Einen Aspekt habe ich vermisst. Daher auch mein vom Blog abweichender Titel für diesen Kommentar: Die Weiterentwicklung. Wir sprechen von der äußeren Heldenreise, wenn wir uns auf die Handlung beziehen, die gefährlichen Aufgaben, die unsere Helden zu bestehen haben oder die romatisch bedingte Frage: Kriegt sie ihn am Ende oder kriegt sie ihn nicht? Was aber ist mit der inneren Heldenreise, deren Begriff viele gar nicht kennen? Die Entwicklung der Figur, ihres eigenen Charakters? Bleibt das verzagte Mauerblümchen, das zu Beginn in meinen Roman hineinstolpert, letztendlich die graue Maus oder reift es heran zur selbstbewussten Frau, zur Heldin, zur Kriegerin mit dem Wunsch nach neuen Abenteuern? Und mein strahlender Held, zeigt er sich im Verlauf der Handlung nicht doch abenteuermüde? Sabines Studie, die ich “Momentaufnahme” genannt habe, muss ich im Plotverlauf öfter anstellen, damit mein Figuren “lebendig” bleiben, realitätsnah und plausibel. Mehr als die halbe Miete für ein gutes Buch!
Beste Grüße
Michael Kothe, Autor
Hallo Michael,
wir freuen uns über deine Rückmeldung zu Sabines Gastbeitrag zum Thema “Psychodrama und Schreiben” und v.a. darüber, dass du dich intensiv mit dem Inhalt beschäftigt hast.
Danke für deine Wertschätzung, deine Ergänzungen und den modifizierten Titel – “eine lohnende Momentaufnahme”!

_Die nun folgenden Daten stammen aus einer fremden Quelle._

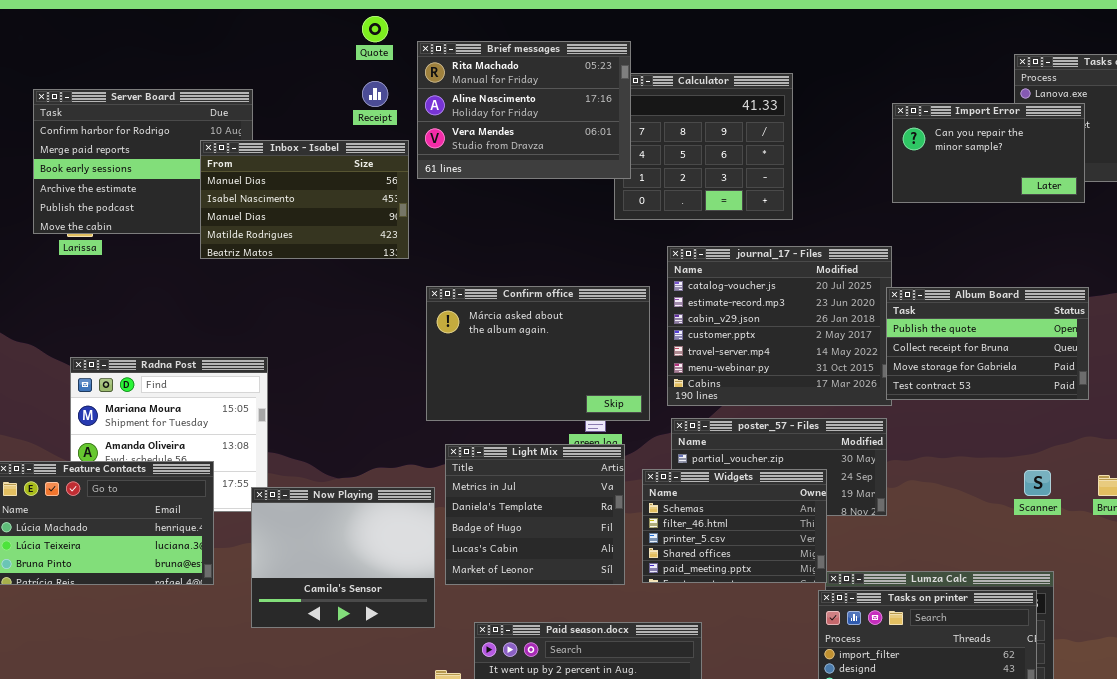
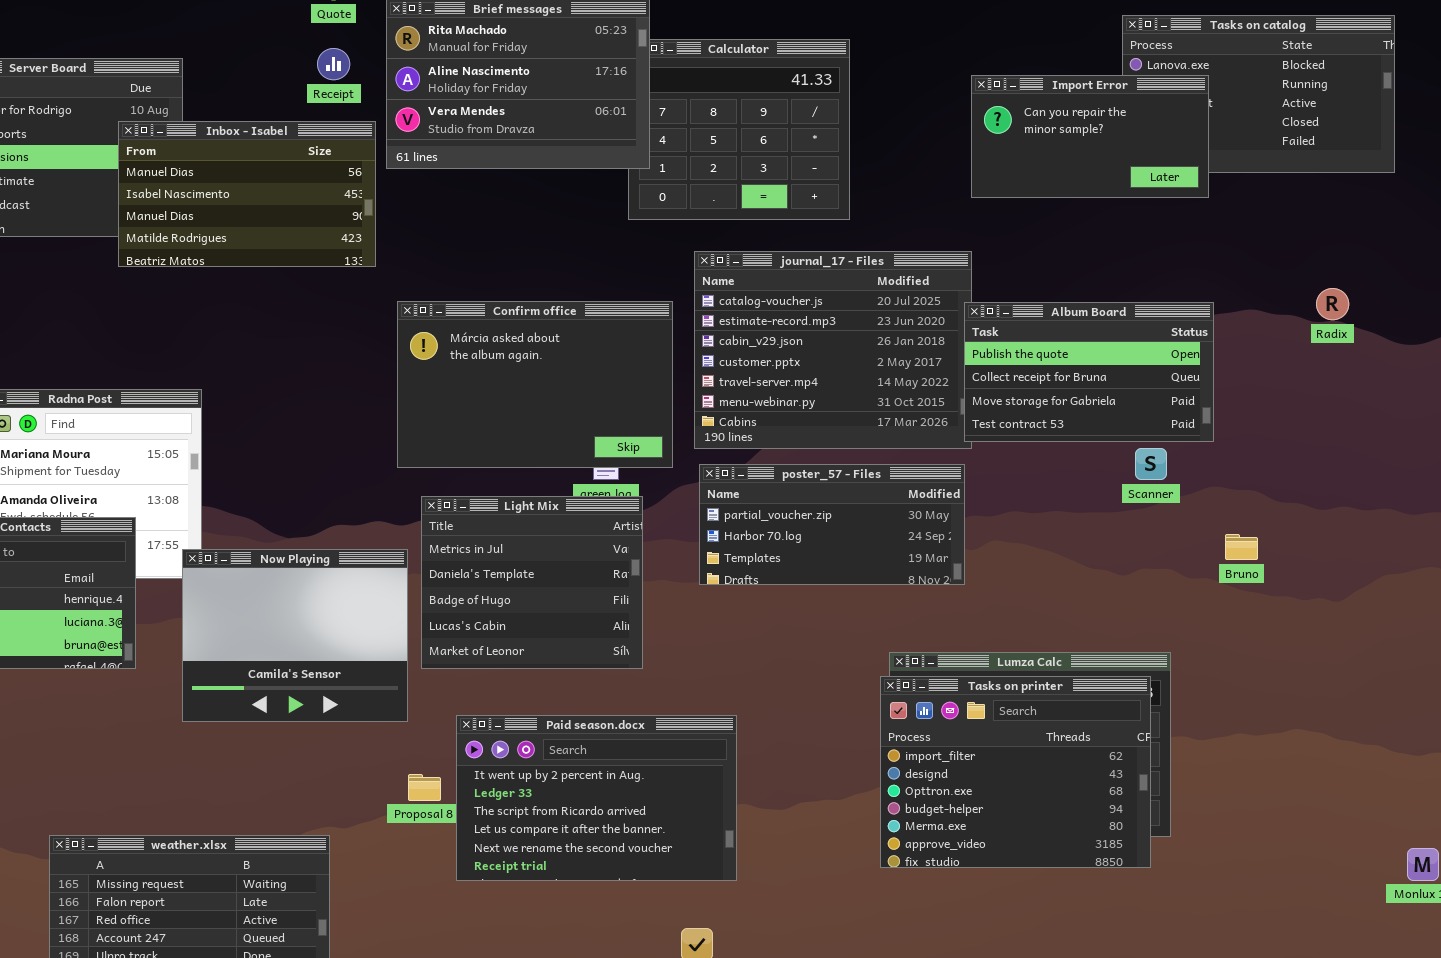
Widgets: [642,469,827,583] -> none, closed
Scanner: [1024,470,1051,496] -> [1135,448,1167,480], moved

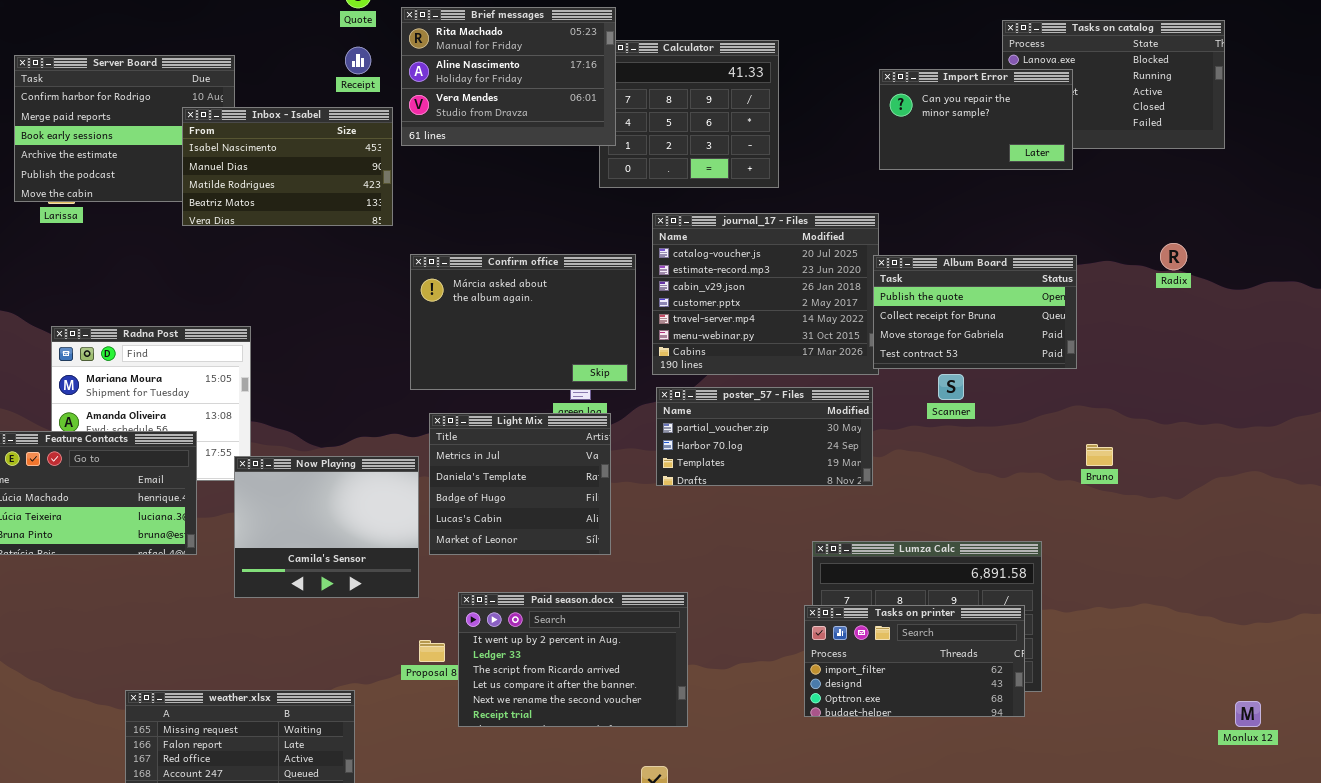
Inbox - Isabel: [118,121,376,267] -> [182,107,393,226], scrolled down 1 row
Scanner: [1135,448,1167,480] -> [938,374,964,400], moved
Tasks on printer: [880,676,1151,868] -> [804,605,1025,717], resized

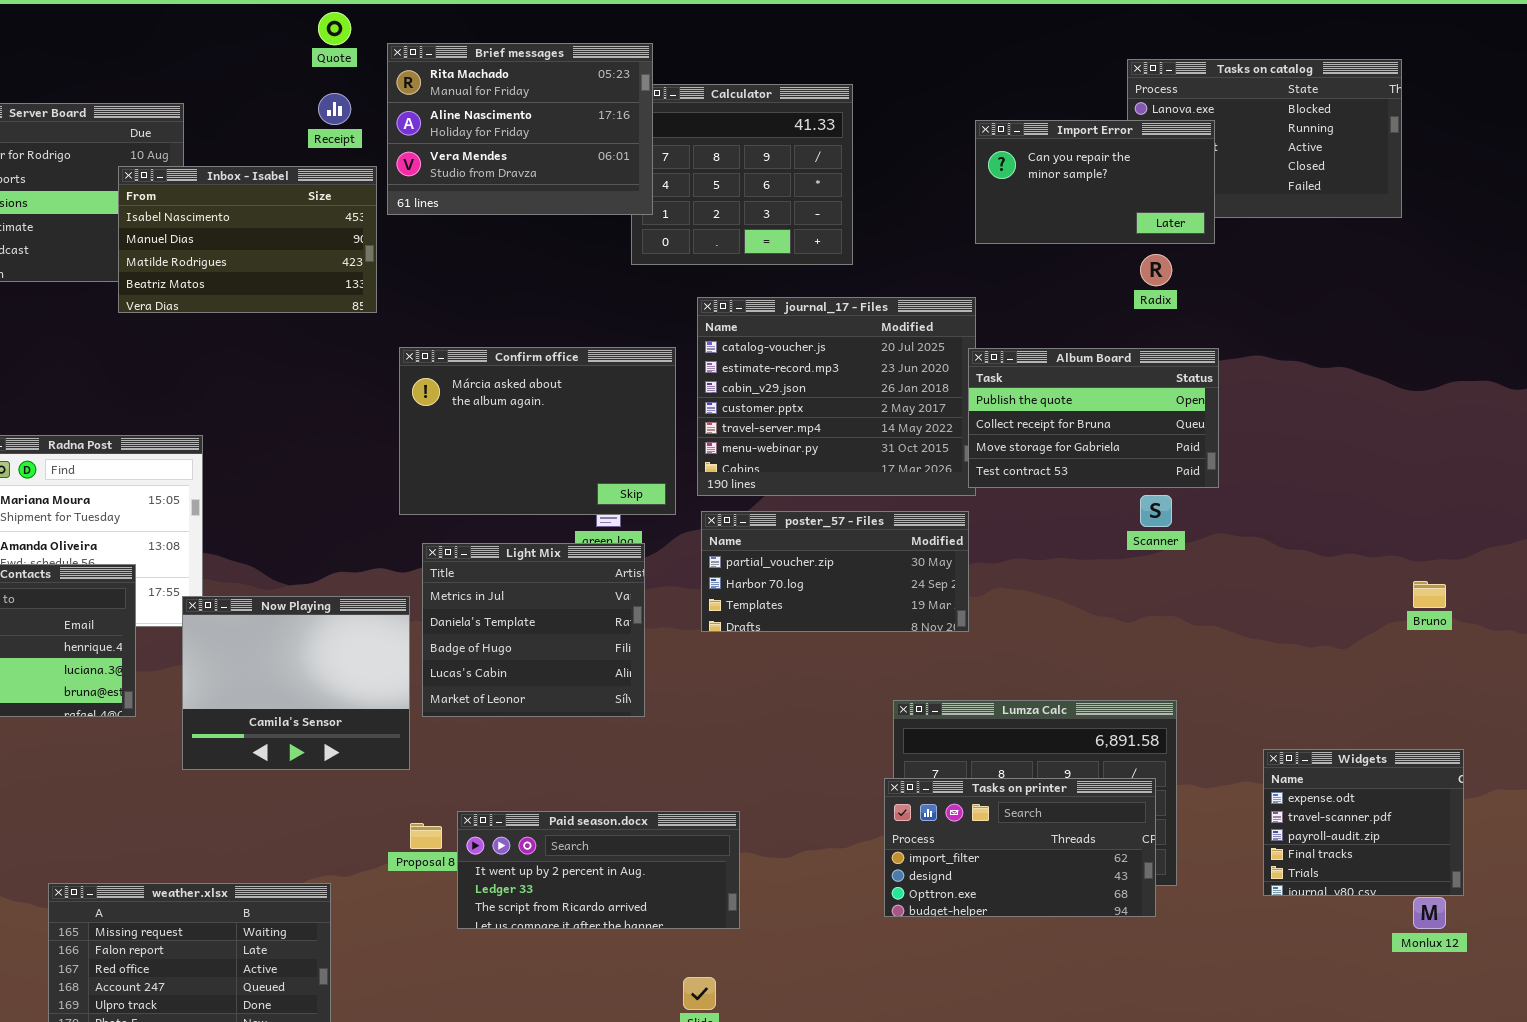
Radix: [1160,243,1187,270] -> [1140,254,1172,286], moved
Scanner: [938,374,964,400] -> [1140,495,1172,527], moved
Bruno: [1086,444,1113,466] -> [1413,581,1446,608], moved
Widgets: none -> [1263,749,1464,896], opened
Paid season.docx: [458,592,688,727] -> [457,811,740,929], resized

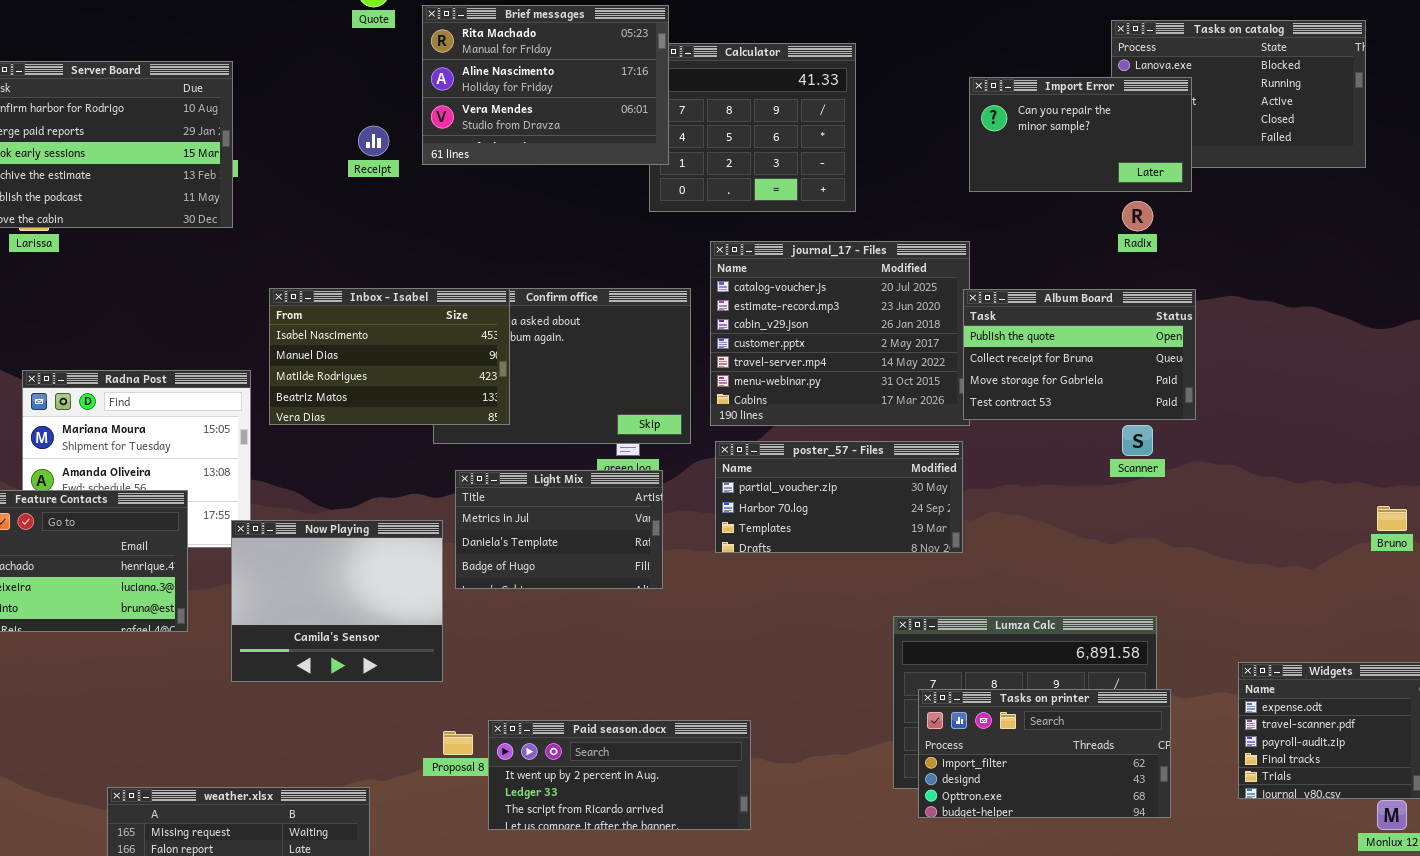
Receipt: [318,93,351,125] -> [358,126,389,156], moved
Inbox - Isabel: [118,166,377,313] -> [269,288,510,425], moved
Light Mix: [422,543,645,717] -> [455,470,663,589], resized
Tasks on printer: [884,778,1156,917] -> [918,689,1171,818], moved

Die “Weiterentwicklung” einer Figur, insbesondere die innere Heldenreise wird von Autor*innen leider oft vernachlässigt. Deine Empfehlung, “Sabines Studie, im Plotverlauf öfter anzustellen, damit die Figuren “lebendig” bleiben, realitätsnah und plausibel” ist eine gute Möglichkeit dem entgegenzuwirken.
Wir wünschen dir viel Freude und Erfolg mit deinen Schreibprojekten.